Franz Koloeur, a spokesperson for the Haitian National Police, said that evictions of illegal camps need to be authorized by a court.

“People can’t expel other people themselves,” Koloeur said. “If an owner uses weapons or threats they will have problems with the police themselves.”

When the armed men came to the camp, last month, they pointed their weapons at those present and offhandedly asked for their names, residents said. Last week, International Action Ties obtained a report by Haiti’s Ministry of Justice and Public Security, listing a number of camp residents who “declared they were ready to leave the property by June 22,” the document reads.

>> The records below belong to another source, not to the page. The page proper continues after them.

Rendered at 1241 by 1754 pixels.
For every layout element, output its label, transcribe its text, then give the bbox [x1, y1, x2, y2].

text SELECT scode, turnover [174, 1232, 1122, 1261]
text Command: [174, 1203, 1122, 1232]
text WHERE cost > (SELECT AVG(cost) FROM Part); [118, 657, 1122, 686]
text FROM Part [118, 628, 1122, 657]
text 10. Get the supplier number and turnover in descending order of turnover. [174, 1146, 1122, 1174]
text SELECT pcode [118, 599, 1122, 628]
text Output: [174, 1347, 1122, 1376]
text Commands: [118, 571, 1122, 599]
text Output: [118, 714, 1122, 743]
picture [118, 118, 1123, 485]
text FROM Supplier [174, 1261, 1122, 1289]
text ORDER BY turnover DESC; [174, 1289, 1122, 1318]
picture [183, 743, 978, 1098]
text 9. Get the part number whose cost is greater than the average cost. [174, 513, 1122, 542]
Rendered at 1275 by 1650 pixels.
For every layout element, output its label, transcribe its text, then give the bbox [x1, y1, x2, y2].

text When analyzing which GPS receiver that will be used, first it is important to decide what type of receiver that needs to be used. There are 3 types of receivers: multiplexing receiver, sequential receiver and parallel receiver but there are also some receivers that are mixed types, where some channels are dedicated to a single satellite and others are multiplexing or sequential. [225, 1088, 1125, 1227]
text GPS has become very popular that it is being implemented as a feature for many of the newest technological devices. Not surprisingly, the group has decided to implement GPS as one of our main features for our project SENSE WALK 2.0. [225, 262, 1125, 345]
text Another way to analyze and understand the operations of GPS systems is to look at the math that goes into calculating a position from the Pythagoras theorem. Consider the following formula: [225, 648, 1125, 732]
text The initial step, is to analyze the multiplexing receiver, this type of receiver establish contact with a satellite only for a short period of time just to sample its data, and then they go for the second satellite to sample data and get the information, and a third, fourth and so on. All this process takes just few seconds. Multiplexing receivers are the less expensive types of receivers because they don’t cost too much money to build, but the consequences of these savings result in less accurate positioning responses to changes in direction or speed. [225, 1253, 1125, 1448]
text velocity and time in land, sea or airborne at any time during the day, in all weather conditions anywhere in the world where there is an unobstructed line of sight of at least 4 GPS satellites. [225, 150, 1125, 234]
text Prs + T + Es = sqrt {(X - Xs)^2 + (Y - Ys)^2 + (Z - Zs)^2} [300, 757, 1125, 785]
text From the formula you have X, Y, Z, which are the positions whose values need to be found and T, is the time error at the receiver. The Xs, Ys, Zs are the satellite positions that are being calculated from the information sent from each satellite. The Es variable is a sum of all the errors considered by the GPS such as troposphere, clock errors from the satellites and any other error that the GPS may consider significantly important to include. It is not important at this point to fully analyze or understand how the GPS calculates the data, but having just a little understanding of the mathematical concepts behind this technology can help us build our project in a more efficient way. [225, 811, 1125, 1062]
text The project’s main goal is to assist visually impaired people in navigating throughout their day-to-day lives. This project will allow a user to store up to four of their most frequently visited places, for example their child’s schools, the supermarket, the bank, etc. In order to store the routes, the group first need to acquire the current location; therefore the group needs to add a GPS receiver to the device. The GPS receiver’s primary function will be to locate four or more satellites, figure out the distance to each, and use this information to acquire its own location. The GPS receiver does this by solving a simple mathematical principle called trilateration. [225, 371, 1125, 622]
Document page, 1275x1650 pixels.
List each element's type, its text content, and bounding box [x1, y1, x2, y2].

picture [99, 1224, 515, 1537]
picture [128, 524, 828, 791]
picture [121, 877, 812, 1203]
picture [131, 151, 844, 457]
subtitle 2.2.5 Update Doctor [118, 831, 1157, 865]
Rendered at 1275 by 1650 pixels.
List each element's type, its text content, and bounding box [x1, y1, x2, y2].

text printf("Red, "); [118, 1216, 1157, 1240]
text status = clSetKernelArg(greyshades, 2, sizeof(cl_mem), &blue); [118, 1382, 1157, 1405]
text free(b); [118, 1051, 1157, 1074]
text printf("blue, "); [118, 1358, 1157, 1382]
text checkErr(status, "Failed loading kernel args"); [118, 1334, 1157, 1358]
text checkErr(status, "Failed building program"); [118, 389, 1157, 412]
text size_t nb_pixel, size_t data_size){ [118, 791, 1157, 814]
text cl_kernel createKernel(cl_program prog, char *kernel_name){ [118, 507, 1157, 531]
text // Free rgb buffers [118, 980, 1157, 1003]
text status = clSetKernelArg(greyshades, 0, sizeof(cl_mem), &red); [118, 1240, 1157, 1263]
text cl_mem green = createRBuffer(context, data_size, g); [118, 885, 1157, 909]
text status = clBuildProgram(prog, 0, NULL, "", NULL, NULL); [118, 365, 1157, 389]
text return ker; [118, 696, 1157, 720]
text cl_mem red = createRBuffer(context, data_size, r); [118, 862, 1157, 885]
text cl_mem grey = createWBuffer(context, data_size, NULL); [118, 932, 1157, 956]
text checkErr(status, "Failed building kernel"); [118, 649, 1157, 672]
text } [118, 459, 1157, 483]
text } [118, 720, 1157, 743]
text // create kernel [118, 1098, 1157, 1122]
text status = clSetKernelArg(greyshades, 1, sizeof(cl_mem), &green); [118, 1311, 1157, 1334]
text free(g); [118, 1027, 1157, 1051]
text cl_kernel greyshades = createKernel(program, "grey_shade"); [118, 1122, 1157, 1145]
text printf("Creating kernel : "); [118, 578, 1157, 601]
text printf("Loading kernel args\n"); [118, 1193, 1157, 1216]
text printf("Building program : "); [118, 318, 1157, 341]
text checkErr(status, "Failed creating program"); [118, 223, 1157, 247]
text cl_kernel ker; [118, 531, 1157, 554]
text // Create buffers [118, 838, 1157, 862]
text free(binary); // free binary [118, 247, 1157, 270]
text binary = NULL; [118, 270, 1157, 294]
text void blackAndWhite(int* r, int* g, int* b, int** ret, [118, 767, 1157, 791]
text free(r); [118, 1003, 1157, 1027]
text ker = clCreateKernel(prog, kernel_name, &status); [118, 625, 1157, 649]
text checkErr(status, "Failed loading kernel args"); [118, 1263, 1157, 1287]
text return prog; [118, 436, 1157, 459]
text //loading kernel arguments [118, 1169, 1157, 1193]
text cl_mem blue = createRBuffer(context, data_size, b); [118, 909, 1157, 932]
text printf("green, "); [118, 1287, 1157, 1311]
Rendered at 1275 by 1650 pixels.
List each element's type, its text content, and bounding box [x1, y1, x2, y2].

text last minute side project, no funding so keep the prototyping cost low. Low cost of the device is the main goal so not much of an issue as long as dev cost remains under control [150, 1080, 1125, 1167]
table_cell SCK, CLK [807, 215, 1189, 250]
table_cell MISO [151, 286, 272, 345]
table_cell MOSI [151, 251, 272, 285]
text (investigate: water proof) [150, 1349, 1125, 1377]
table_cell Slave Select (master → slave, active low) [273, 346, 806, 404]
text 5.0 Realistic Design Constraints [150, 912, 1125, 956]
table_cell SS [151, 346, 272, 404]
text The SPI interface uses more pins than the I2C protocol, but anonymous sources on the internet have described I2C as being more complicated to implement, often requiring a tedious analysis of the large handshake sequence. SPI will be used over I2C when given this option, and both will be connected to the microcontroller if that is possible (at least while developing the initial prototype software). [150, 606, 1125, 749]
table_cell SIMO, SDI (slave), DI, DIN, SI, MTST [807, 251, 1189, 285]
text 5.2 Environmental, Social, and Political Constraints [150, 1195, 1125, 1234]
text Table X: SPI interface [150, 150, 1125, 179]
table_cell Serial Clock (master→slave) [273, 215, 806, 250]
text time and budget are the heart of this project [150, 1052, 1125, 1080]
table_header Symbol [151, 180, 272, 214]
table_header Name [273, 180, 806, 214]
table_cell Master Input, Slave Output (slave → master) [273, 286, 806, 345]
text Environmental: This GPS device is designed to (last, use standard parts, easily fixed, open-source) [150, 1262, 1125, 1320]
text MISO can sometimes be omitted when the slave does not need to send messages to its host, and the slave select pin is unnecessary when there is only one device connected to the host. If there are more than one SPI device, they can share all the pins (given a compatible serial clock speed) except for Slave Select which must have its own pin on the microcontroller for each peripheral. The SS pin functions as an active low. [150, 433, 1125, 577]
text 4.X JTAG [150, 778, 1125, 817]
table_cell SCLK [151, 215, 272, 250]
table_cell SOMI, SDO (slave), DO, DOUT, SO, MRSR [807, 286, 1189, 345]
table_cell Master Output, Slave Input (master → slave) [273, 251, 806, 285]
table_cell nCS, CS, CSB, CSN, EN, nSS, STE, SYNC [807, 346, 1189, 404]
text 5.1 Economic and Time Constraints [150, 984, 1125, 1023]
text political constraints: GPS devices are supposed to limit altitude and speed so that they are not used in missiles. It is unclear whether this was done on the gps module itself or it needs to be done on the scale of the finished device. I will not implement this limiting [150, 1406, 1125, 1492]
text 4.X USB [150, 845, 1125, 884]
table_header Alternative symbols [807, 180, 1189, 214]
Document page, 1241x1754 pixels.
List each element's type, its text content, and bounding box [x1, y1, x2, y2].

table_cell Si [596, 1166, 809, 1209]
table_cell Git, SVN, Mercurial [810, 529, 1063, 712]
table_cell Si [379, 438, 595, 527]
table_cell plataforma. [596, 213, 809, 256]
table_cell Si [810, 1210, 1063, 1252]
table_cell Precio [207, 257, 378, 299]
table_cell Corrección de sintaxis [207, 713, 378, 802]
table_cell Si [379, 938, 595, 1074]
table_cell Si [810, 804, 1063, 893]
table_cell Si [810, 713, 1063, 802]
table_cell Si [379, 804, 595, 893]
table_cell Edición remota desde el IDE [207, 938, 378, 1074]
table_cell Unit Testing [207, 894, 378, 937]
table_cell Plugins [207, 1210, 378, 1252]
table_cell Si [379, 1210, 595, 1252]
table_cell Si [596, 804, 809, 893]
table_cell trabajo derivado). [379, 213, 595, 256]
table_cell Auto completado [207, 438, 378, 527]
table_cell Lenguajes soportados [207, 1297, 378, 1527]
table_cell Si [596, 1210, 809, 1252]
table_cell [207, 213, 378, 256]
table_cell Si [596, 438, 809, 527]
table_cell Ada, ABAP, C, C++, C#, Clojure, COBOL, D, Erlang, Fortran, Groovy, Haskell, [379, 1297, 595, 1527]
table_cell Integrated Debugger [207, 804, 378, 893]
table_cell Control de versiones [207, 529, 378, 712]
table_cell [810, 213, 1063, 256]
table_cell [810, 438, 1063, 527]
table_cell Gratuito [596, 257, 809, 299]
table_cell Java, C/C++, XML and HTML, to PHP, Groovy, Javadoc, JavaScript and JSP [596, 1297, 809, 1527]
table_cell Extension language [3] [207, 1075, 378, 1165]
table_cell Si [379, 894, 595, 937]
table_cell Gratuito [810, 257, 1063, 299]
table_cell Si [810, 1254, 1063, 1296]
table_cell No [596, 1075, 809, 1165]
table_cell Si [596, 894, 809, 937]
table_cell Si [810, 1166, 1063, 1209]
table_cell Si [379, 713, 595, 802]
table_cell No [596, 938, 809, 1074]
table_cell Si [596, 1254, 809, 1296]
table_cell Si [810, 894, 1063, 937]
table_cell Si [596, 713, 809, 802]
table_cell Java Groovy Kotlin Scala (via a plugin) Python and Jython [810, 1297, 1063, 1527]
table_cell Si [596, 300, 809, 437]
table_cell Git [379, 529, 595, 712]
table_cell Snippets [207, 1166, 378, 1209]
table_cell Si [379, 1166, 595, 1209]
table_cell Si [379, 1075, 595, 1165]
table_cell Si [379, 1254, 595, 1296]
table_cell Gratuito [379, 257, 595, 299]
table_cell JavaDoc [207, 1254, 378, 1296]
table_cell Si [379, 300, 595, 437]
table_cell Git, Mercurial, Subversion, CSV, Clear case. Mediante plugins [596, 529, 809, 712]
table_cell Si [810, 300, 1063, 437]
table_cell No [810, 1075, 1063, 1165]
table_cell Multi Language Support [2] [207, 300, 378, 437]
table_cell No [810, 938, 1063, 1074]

“They pointed a gun at me and asked me in bad words, what’s your name, and told me to leave,” said Jean Lucner, 38, one of the men whose name was on the list. “We couldn’t protest because they were armed. What should I do if they come back?”

Stephen denied that the armed men extorted people’s names with threats but said he will do whatever it takes to get the camp residents to leave.

“I have been too patient with them, now I give them five days,” he said on Sunday in a phone interview, before repeating, several times, “It’s going to be bad for them.”

The document Stephen produced was intended to portray the eviction as voluntary.

“It was explained to me as a voluntary forfeiture of their right to remain on the property,” said Mark Snyder, an International Action Ties staffer who has been lobbying with Stephen not to use violence. “But they had people come here and threaten them with guns, to me that sounds like a forced eviction.”